• [TEXT PASSAGE]
● ● ● ●

Bert Newton, Graham Kennedy and Harry M Miller are photographed for a spread in TV Week magazine. (Supplied: Tony Sattler)
Miller’s long-time friend and entertainment promoter Andrew Kay said he was a force of nature.
“Everyone who worked for Harry was completely seduced by him,” he said.
“He made eye contact, he made you feel special, he gave you his time.
“A lot of people’s lives were changed by him, he was the shining light of how to market [shows], what to do. Everything with Harry was possible.”
Miller continued the theatrical success which began with Hair, launching Jesus Christ Superstar and The Rocky Horror Show. All three were directed by Jim Sharman.
The Rocky Horror production in Sydney pre-dated Sharman’s hit movie version, which has become a cult classic.
The cast of Jesus Christ Superstar rehearse in 1972. (Supplied: National Library of Australia)
Jesus Christ Superstar launched the career of the then unknown rock singer Jon English when it premiered at the Capitol Theatre.
Ms Miller cites the 1992 arena concert tour of Jesus Christ with Kate Ceberano as Miller’s greatest success.

● ● ● ●

• [RECORDED DATA]
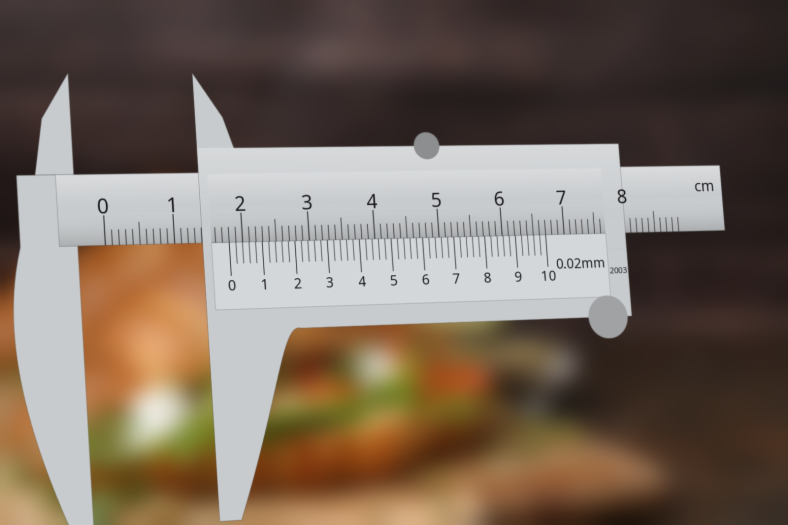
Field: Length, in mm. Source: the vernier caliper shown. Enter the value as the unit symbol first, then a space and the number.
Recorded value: mm 18.0
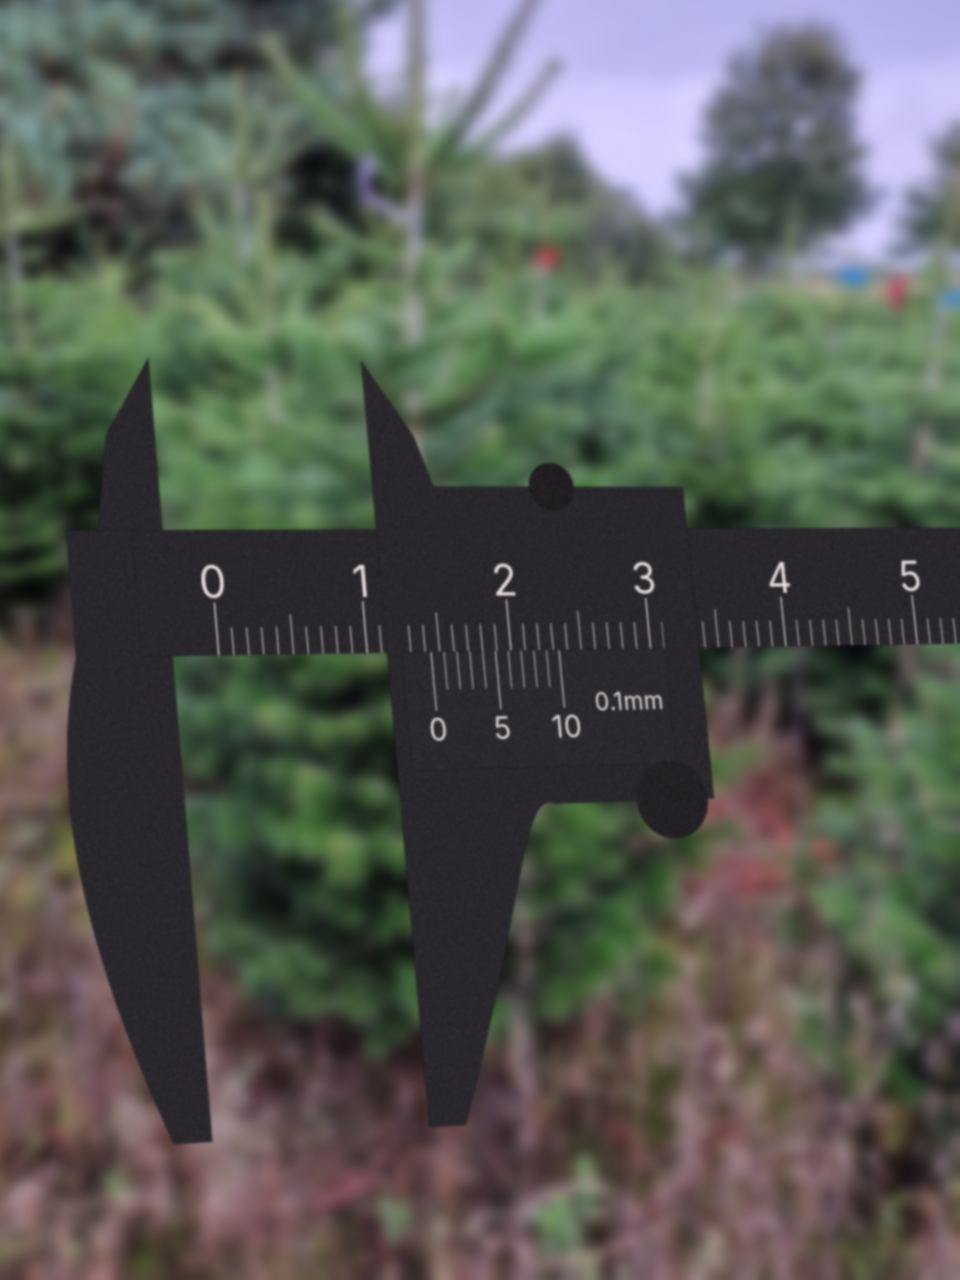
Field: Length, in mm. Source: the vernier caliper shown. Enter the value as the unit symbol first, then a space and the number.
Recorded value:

● ● ● ●

• [WORK TASK 1]
From the passage about Harry M Miller, pull out the part that opens with the words containing "Bert Newton, Graham" and closes with "force of nature.".
• [WORK TASK 2]
List every stage show that the passage about Harry M Miller says was directed by Jim Sharman.
• [WORK TASK 3]
In the passage about Harry M Miller, at which theater did Jesus Christ Superstar premiere?
You won't need the lines for any of this.

• [EXERCISE SOLUTION 1]
Bert Newton, Graham Kennedy and Harry M Miller are photographed for a spread in TV Week magazine. (Supplied: Tony Sattler)
Miller’s long-time friend and entertainment promoter Andrew Kay said he was a force of nature.

• [EXERCISE SOLUTION 2]
Hair
Jesus Christ Superstar
The Rocky Horror Show

• [EXERCISE SOLUTION 3]
The Capitol Theatre.